今の世界で、俺と同じ戦い方をする者はいない。なので、俺は過去の本や動画、なによりゲームを参考に今の自分自身の動きを構築してきた経緯がある。
そんな俺にとって、今回の敵は俺自身の実力を測る良い相手になると思っていたのだ。
もちろん、モンスターが人間とまったく同じ動きを行うとは思っていなかった。しかしそれでも同じような武器同士、動きが似るのではと期待していたのである。
結果として、動きは似てはいた。しかし、次元が違う。ソードグリズリーのそれは単なる力任せの、身体能力で振り回しているだけのものにすぎない。こちらの対応を考えていない、ただ襲いかかるだけ単調な攻撃としか思えなかった。
今も連続しての猛攻も俺は難なく処理し、そしてその1つ1つに反撃ができていた。
元々の赤い毛皮は血の色によってさらに鮮明となっている。
ソードグリズリーはよろけ、意思とは別に後退していく。深くはなくとも既に10回以上は斬りつけた。いかにモンスターがタフであっても弱るに決まっている。
もう終わらせるべきだ。そう考えて俺は突撃する。
あせって突き出されたであろう右腕を跳んでかわし、頭部を狙って振り下ろす。
瞬間、俺の中でくすぶっていた何かが、突然思い出された。
顔面を真っ二つに割るべく振り下ろしたハズの剣がはずれて左肩を深く斬った。骨も断ち、左腕を落とさせかけたものの問題はそこではない。

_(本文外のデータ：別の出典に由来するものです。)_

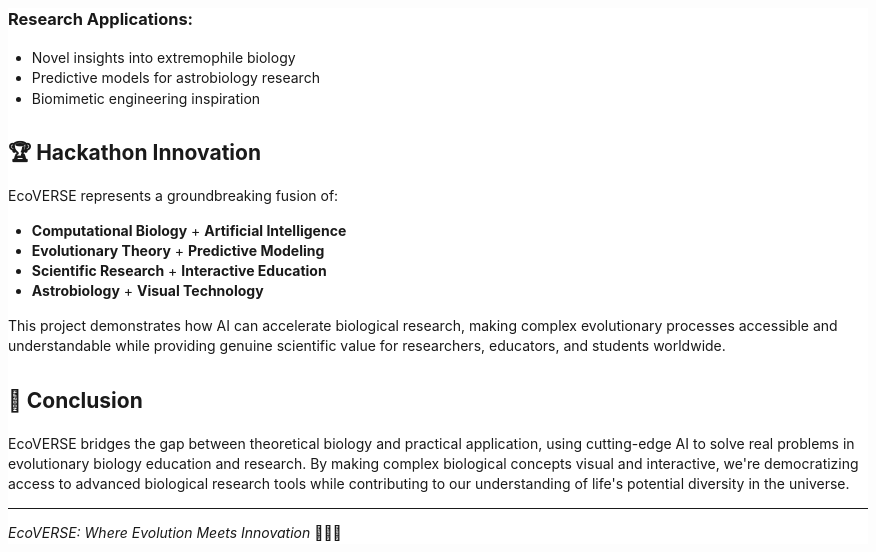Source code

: ### Research Applications:
- Novel insights into extremophile biology
- Predictive models for astrobiology research
- Biomimetic engineering inspiration

## 🏆 Hackathon Innovation

EcoVERSE represents a groundbreaking fusion of:
- **Computational Biology** + **Artificial Intelligence**
- **Evolutionary Theory** + **Predictive Modeling**
- **Scientific Research** + **Interactive Education**
- **Astrobiology** + **Visual Technology**

This project demonstrates how AI can accelerate biological research, making complex evolutionary processes accessible and understandable while providing genuine scientific value for researchers, educators, and students worldwide.

## 🌟 Conclusion

EcoVERSE bridges the gap between theoretical biology and practical application, using cutting-edge AI to solve real problems in evolutionary biology education and research. By making complex biological concepts visual and interactive, we're democratizing access to advanced biological research tools while contributing to our understanding of life's potential diversity in the universe.

---

*EcoVERSE: Where Evolution Meets Innovation* 🧬🤖🌌
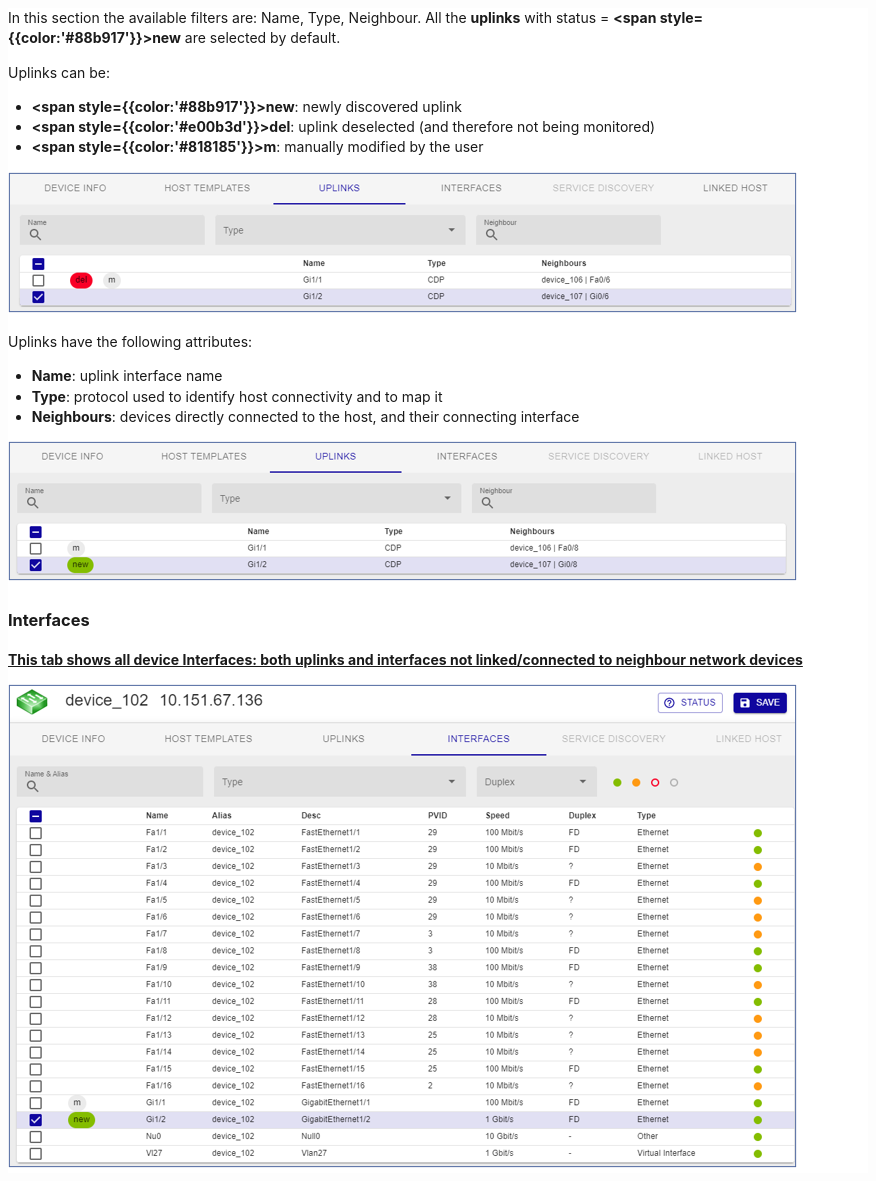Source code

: In this section the available filters are: Name, Type, Neighbour. All the **uplinks** with status = **<span style={{color:'#88b917'}}>new</span>** are selected by default.

Uplinks can be:
* **<span style={{color:'#88b917'}}>new</span>**: newly discovered uplink
* **<span style={{color:'#e00b3d'}}>del</span>**: uplink deselected (and therefore not being monitored)
* **<span style={{color:'#818185'}}>m</span>**: manually modified by the user

![image](../../assets/discovery/nedi_uplinks2.png)

Uplinks have the following attributes:
* **Name**: uplink interface name
* **Type**: protocol used to identify host connectivity and to  map it
* **Neighbours**: devices directly connected to the host, and their connecting interface  

![image](../../assets/discovery/nedi_uplinks3.png)

### Interfaces

**<u>This tab shows all device Interfaces: both uplinks and interfaces not linked/connected to neighbour network devices</u>**

![image](../../assets/discovery/nedi_interfaces.png)
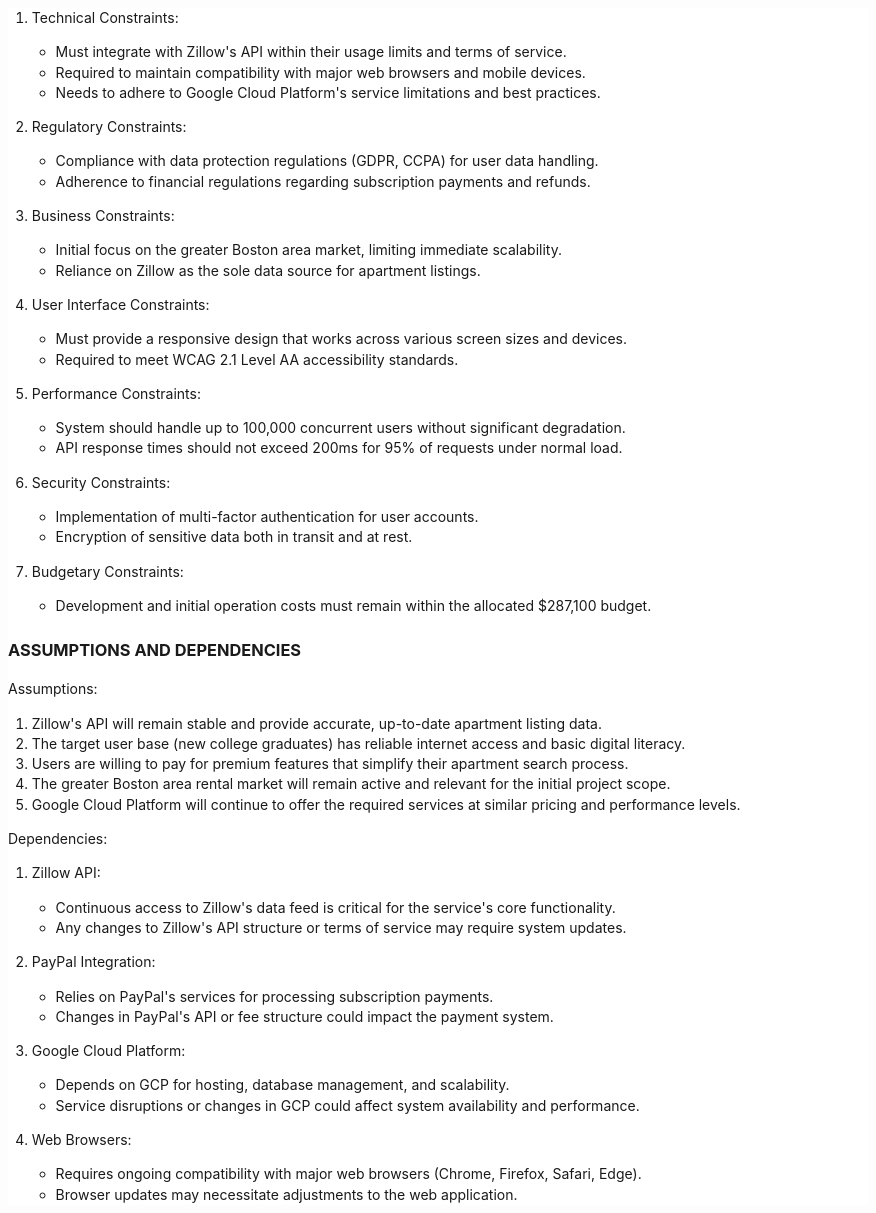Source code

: 1. Technical Constraints:
   - Must integrate with Zillow's API within their usage limits and terms of service.
   - Required to maintain compatibility with major web browsers and mobile devices.
   - Needs to adhere to Google Cloud Platform's service limitations and best practices.

2. Regulatory Constraints:
   - Compliance with data protection regulations (GDPR, CCPA) for user data handling.
   - Adherence to financial regulations regarding subscription payments and refunds.

3. Business Constraints:
   - Initial focus on the greater Boston area market, limiting immediate scalability.
   - Reliance on Zillow as the sole data source for apartment listings.

4. User Interface Constraints:
   - Must provide a responsive design that works across various screen sizes and devices.
   - Required to meet WCAG 2.1 Level AA accessibility standards.

5. Performance Constraints:
   - System should handle up to 100,000 concurrent users without significant degradation.
   - API response times should not exceed 200ms for 95% of requests under normal load.

6. Security Constraints:
   - Implementation of multi-factor authentication for user accounts.
   - Encryption of sensitive data both in transit and at rest.

7. Budgetary Constraints:
   - Development and initial operation costs must remain within the allocated $287,100 budget.

### ASSUMPTIONS AND DEPENDENCIES

Assumptions:

1. Zillow's API will remain stable and provide accurate, up-to-date apartment listing data.
2. The target user base (new college graduates) has reliable internet access and basic digital literacy.
3. Users are willing to pay for premium features that simplify their apartment search process.
4. The greater Boston area rental market will remain active and relevant for the initial project scope.
5. Google Cloud Platform will continue to offer the required services at similar pricing and performance levels.

Dependencies:

1. Zillow API:
   - Continuous access to Zillow's data feed is critical for the service's core functionality.
   - Any changes to Zillow's API structure or terms of service may require system updates.

2. PayPal Integration:
   - Relies on PayPal's services for processing subscription payments.
   - Changes in PayPal's API or fee structure could impact the payment system.

3. Google Cloud Platform:
   - Depends on GCP for hosting, database management, and scalability.
   - Service disruptions or changes in GCP could affect system availability and performance.

4. Web Browsers:
   - Requires ongoing compatibility with major web browsers (Chrome, Firefox, Safari, Edge).
   - Browser updates may necessitate adjustments to the web application.
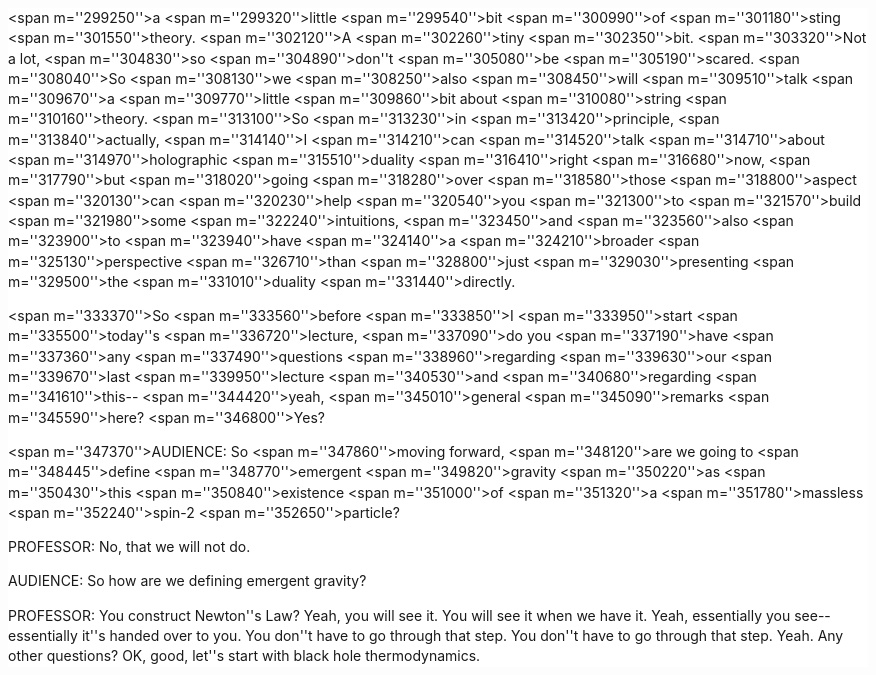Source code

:   <span m=''299250''>a</span> <span m=''299320''>little</span> <span m=''299540''>bit</span>
  <span m=''300990''>of</span> <span m=''301180''>sting</span> <span m=''301550''>theory.</span>
  <span m=''302120''>A</span> <span m=''302260''>tiny</span> <span m=''302350''>bit.</span>
  <span m=''303320''>Not a lot,</span> <span m=''304830''>so</span> <span m=''304890''>don''t</span>
  <span m=''305080''>be</span> <span m=''305190''>scared.</span> <span m=''308040''>So</span>
  <span m=''308130''>we</span> <span m=''308250''>also</span> <span m=''308450''>will</span>
  <span m=''309510''>talk</span> <span m=''309670''>a</span> <span m=''309770''>little</span>
  <span m=''309860''>bit about</span> <span m=''310080''>string</span> <span m=''310160''>theory.</span>
  <span m=''313100''>So</span> <span m=''313230''>in</span> <span m=''313420''>principle,</span>
  <span m=''313840''>actually,</span> <span m=''314140''>I</span> <span m=''314210''>can</span>
  <span m=''314520''>talk</span> <span m=''314710''>about</span> <span m=''314970''>holographic</span>
  <span m=''315510''>duality</span> <span m=''316410''>right</span> <span m=''316680''>now,</span>
  <span m=''317790''>but</span> <span m=''318020''>going</span> <span m=''318280''>over</span>
  <span m=''318580''>those</span> <span m=''318800''>aspect</span> <span m=''320130''>can</span>
  <span m=''320230''>help</span> <span m=''320540''>you</span> <span m=''321300''>to</span>
  <span m=''321570''>build</span> <span m=''321980''>some</span> <span m=''322240''>intuitions,</span>
  <span m=''323450''>and</span> <span m=''323560''>also</span> <span m=''323900''>to</span>
  <span m=''323940''>have</span> <span m=''324140''>a</span> <span m=''324210''>broader</span>
  <span m=''325130''>perspective</span> <span m=''326710''>than</span> <span m=''328800''>just</span>
  <span m=''329030''>presenting</span> <span m=''329500''>the</span> <span m=''331010''>duality</span>
  <span m=''331440''>directly.</span> </p><p><span m=''333370''>So</span> <span m=''333560''>before</span>
  <span m=''333850''>I</span> <span m=''333950''>start</span> <span m=''335500''>today''s</span>
  <span m=''336720''>lecture,</span> <span m=''337090''>do you</span> <span m=''337190''>have</span>
  <span m=''337360''>any</span> <span m=''337490''>questions</span> <span m=''338960''>regarding</span>
  <span m=''339630''>our</span> <span m=''339670''>last</span> <span m=''339950''>lecture</span>
  <span m=''340530''>and</span> <span m=''340680''>regarding</span> <span m=''341610''>this--</span>
  <span m=''344420''>yeah,</span> <span m=''345010''>general</span> <span m=''345090''>remarks</span>
  <span m=''345590''>here?</span> <span m=''346800''>Yes?</span> </p><p><span m=''347370''>AUDIENCE:
  So</span> <span m=''347860''>moving forward,</span> <span m=''348120''>are we going
  to</span> <span m=''348445''>define</span> <span m=''348770''>emergent</span> <span
  m=''349820''>gravity</span> <span m=''350220''>as</span> <span m=''350430''>this</span>
  <span m=''350840''>existence</span> <span m=''351000''>of</span> <span m=''351320''>a</span>
  <span m=''351780''>massless</span> <span m=''352240''>spin-2</span> <span m=''352650''>particle?</span>
  </p><p><span m=''353470''>PROFESSOR: No,</span> <span m=''353760''>that</span> <span
  m=''353930''>we</span> <span m=''354140''>will not</span> <span m=''354470''>do.</span>
  </p><p><span m=''355160''>AUDIENCE: So</span> <span m=''355630''>how</span> <span
  m=''355935''>are we defining</span> <span m=''356240''>emergent</span> <span m=''356680''>gravity?</span>
  </p><p><span m=''359740''>PROFESSOR: You</span> <span m=''359990''>construct</span>
  <span m=''360470''>Newton''s</span> <span m=''360590''>Law?</span> <span m=''361300''>Yeah,</span>
  <span m=''363610''>you</span> <span m=''363880''>will</span> <span m=''364040''>see</span>
  <span m=''364240''>it.</span> <span m=''364860''>You</span> <span m=''365280''>will
  see it</span> <span m=''365440''>when</span> <span m=''365560''>we</span> <span
  m=''365650''>have</span> <span m=''365920''>it.</span> <span m=''366890''>Yeah,</span>
  <span m=''368280''>essentially</span> <span m=''368600''>you</span> <span m=''368710''>see--</span>
  <span m=''371990''>essentially</span> <span m=''372150''>it''s</span> <span m=''372470''>handed</span>
  <span m=''372890''>over</span> <span m=''373160''>to</span> <span m=''373300''>you.</span>
  <span m=''373580''>You don''t</span> <span m=''373760''>have</span> <span m=''373960''>to</span>
  <span m=''374510''>go</span> <span m=''374720''>through</span> <span m=''374920''>that</span>
  <span m=''375150''>step.</span> <span m=''376015''>You</span> <span m=''376490''>don''t</span>
  <span m=''376620''>have</span> <span m=''376790''>to</span> <span m=''376880''>go</span>
  <span m=''377090''>through</span> <span m=''377280''>that</span> <span m=''377510''>step.</span>
  <span m=''379920''>Yeah.</span> <span m=''384550''>Any</span> <span m=''384670''>other</span>
  <span m=''384940''>questions?</span> <span m=''389510''>OK,</span> <span m=''389810''>good,</span>
  <span m=''390470''>let''s</span> <span m=''391370''>start</span> <span m=''392620''>with</span>
  <span m=''392890''>black</span> <span m=''393330''>hole thermodynamics.</span> </p><p><span
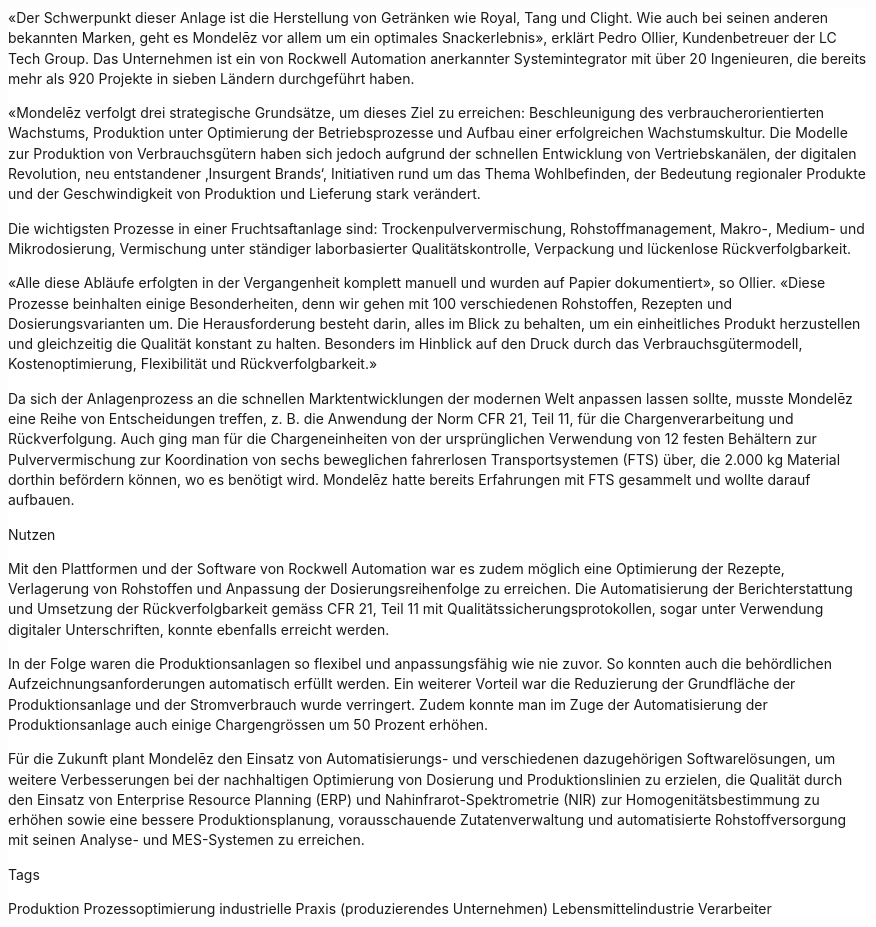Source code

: «Der Schwerpunkt dieser Anlage ist die Herstellung von Getränken wie Royal, Tang und Clight. Wie auch bei seinen anderen bekannten Marken, geht es Mondelēz vor allem um ein optimales Snackerlebnis», erklärt Pedro Ollier, Kundenbetreuer der LC Tech Group. Das Unternehmen ist ein von Rockwell Automation anerkannter Systemintegrator mit über 20 Ingenieuren, die bereits mehr als 920 Projekte in sieben Ländern durchgeführt haben.

«Mondelēz verfolgt drei strategische Grundsätze, um dieses Ziel zu erreichen: Beschleunigung des verbraucherorientierten Wachstums, Produktion unter Optimierung der Betriebsprozesse und Aufbau einer erfolgreichen Wachstumskultur. Die Modelle zur Produktion von Verbrauchsgütern haben sich jedoch aufgrund der schnellen Entwicklung von Vertriebskanälen, der digitalen Revolution, neu entstandener ‚Insurgent Brands‘, Initiativen rund um das Thema Wohlbefinden, der Bedeutung regionaler Produkte und der Geschwindigkeit von Produktion und Lieferung stark verändert.

Die wichtigsten Prozesse in einer Fruchtsaftanlage sind: Trockenpulververmischung, Rohstoffmanagement, Makro-, Medium- und Mikrodosierung, Vermischung unter ständiger laborbasierter Qualitätskontrolle, Verpackung und lückenlose Rückverfolgbarkeit.

«Alle diese Abläufe erfolgten in der Vergangenheit komplett manuell und wurden auf Papier dokumentiert», so Ollier. «Diese Prozesse beinhalten einige Besonderheiten, denn wir gehen mit 100 verschiedenen Rohstoffen, Rezepten und Dosierungsvarianten um. Die Herausforderung besteht darin, alles im Blick zu behalten, um ein einheitliches Produkt herzustellen und gleichzeitig die Qualität konstant zu halten. Besonders im Hinblick auf den Druck durch das Verbrauchsgütermodell, Kostenoptimierung, Flexibilität und Rückverfolgbarkeit.»

Da sich der Anlagenprozess an die schnellen Marktentwicklungen der modernen Welt anpassen lassen sollte, musste Mondelēz eine Reihe von Entscheidungen treffen, z. B. die Anwendung der Norm CFR 21, Teil 11, für die Chargenverarbeitung und Rückverfolgung. Auch ging man für die Chargeneinheiten von der ursprünglichen Verwendung von 12 festen Behältern zur Pulververmischung zur Koordination von sechs beweglichen fahrerlosen Transportsystemen (FTS) über, die 2.000 kg Material dorthin befördern können, wo es benötigt wird. Mondelēz hatte bereits Erfahrungen mit FTS gesammelt und wollte darauf aufbauen.

Nutzen

Mit den Plattformen und der Software von Rockwell Automation war es zudem möglich eine Optimierung der Rezepte, Verlagerung von Rohstoffen und Anpassung der Dosierungsreihenfolge zu erreichen. Die Automatisierung der Berichterstattung und Umsetzung der Rückverfolgbarkeit gemäss CFR 21, Teil 11 mit Qualitätssicherungsprotokollen, sogar unter Verwendung digitaler Unterschriften, konnte ebenfalls erreicht werden.

In der Folge waren die Produktionsanlagen so flexibel und anpassungsfähig wie nie zuvor. So konnten auch die behördlichen Aufzeichnungsanforderungen automatisch erfüllt werden. Ein weiterer Vorteil war die Reduzierung der Grundfläche der Produktionsanlage und der Stromverbrauch wurde verringert. Zudem konnte man im Zuge der Automatisierung der Produktionsanlage auch einige Chargengrössen um 50 Prozent erhöhen.

Für die Zukunft plant Mondelēz den Einsatz von Automatisierungs- und verschiedenen dazugehörigen Softwarelösungen, um weitere Verbesserungen bei der nachhaltigen Optimierung von Dosierung und Produktionslinien zu erzielen, die Qualität durch den Einsatz von Enterprise Resource Planning (ERP) und Nahinfrarot-Spektrometrie (NIR) zur Homogenitätsbestimmung zu erhöhen sowie eine bessere Produktionsplanung, vorausschauende Zutatenverwaltung und automatisierte Rohstoffversorgung mit seinen Analyse- und MES-Systemen zu erreichen.

Tags

Produktion  Prozessoptimierung  industrielle Praxis (produzierendes Unternehmen)  Lebensmittelindustrie  Verarbeiter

本来の狙いから大きくはずしたこと、そしてその原因こそが問題だった。
一度後方に大きく跳んで、俺は心の中で原因を探る。本当は頭を抱えて目もつむりたいくらいだったが戦闘中にそれはできない。
「ぐゥウウウウ……!」
ソードグリズリーは唸るだけで攻撃をしかけてこない。
俺を警戒してか、あるいは左肩の傷はかなり深いであろうから回復に専念しているのか戦闘に一時の空白が生じる。
おかげで、ようやく見つけた。
俺自身があの一瞬で何を思い出したのかを。
前回戦ったモンスター、あの時戦ったドラゴンと、そしてドラゴンの子供のことであった。眼の前のコイツにも、そういった存在がいるのかもしれない。
そう考えてしまった。そう想像してしまった。それだけでもうダメだった。
自分の中のテンションが急にガタ落ちていくのがわかる。力が抜ける。手足の感覚が鈍い。集中力が保てない、続かない。
まずい、本格的に。
戦いが再開しても、俺は押され始めていた。
そして気づく。俺は今、迷っているのだ。